Today is Buddha's birthday and a national holiday. So, I didn't go to work. I get anxious when I don't have anything to do or have a lot to do and don't want to do any of it. That was sort of the case today. I didn't have any pressing matter that needed immediate attention but had some work that I could have done but didn't want to do. So, I felt anxious. But I caught myself and decided that I wasn't going to do anything productive today and accepted that. You know, accepting something gives you a lot of peace. Resisting something take a lot of energy. And for what? Internal resistance doesn't do anything but wear out our minds. So, why not just decide to accept it if we are not going to change our course?
Lesson: When you abandon your Unconditioned Self, you go in search of satisfaction in the world around you. The search can be exciting at times, but it does not lead to lasting fulfillment because the searching means you often leave yourself behind. Ironically, it's only when you stop searching that you find yourself and happiness again. True self-acceptance is the realization that you are what you seek. What you are looking for in the world—love, acceptance, joy, peace—are all qualities of your true nature.

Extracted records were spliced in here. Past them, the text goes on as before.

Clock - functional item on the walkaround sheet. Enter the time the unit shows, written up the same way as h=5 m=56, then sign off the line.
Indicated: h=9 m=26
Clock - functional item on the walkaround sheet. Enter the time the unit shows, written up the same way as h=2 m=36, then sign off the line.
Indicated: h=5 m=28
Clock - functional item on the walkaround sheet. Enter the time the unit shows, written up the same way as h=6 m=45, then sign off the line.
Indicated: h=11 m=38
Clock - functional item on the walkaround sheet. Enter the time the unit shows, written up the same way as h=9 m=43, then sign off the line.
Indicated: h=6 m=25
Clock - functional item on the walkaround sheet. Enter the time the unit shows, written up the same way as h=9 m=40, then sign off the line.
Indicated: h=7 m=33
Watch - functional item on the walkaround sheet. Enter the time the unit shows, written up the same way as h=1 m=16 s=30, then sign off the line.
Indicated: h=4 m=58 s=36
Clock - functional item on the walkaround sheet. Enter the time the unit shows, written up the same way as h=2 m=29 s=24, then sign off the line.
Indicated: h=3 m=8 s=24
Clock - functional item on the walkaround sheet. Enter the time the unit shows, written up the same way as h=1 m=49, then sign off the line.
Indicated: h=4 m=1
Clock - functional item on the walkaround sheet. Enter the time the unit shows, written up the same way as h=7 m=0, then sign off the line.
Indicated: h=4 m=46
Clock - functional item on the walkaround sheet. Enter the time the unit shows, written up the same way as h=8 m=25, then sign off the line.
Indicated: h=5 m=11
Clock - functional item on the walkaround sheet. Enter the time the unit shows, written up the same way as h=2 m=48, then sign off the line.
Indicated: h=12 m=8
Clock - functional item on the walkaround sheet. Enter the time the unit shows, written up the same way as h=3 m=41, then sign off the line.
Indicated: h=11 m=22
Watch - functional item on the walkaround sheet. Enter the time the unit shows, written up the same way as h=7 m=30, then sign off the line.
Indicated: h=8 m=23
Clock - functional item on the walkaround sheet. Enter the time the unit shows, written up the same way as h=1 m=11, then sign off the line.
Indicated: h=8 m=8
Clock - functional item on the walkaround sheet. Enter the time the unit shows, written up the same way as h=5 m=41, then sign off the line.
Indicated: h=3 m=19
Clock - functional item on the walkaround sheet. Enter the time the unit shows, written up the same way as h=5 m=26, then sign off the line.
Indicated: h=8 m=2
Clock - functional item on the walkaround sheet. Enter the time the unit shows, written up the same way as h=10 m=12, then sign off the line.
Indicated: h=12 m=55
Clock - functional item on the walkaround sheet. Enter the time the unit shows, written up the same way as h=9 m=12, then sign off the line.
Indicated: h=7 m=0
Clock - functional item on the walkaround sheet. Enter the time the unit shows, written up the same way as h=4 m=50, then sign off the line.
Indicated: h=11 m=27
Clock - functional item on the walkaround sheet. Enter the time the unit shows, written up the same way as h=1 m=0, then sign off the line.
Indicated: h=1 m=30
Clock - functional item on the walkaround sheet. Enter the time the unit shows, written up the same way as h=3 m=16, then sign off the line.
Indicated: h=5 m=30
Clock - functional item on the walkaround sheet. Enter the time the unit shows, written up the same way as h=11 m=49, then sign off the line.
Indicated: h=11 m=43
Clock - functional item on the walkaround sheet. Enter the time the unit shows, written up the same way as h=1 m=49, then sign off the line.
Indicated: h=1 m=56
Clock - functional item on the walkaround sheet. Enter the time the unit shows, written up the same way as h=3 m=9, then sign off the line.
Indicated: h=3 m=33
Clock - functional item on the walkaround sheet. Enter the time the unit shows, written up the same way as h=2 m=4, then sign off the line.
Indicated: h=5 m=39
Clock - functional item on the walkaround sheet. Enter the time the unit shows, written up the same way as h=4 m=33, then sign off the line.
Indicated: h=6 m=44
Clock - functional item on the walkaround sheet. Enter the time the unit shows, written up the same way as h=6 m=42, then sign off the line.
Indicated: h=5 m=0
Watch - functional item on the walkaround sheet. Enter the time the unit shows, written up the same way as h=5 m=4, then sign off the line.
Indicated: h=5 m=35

The more you accept yourself, the more abundant you will feel. Like attracts like. When you identify with the inherent happiness of your Unconditioned Self, you attract experiences and people that are entirely compatible with how you feel about yourself. As you increase your self-acceptance, you let yourself accept more happiness, love, peace and abundance.
Exercise: The Latin for the word "accept" is "acceptare," which means "to receive, willingly." The more you accept yourself, the better you become at receiving. Live with this thought today: "Happiness is here, because I am here." Another great affirmation is: "Happiness is where I am."
I think that's true. The more accept yourself, the better you become at receiving. I need to learn how to receive.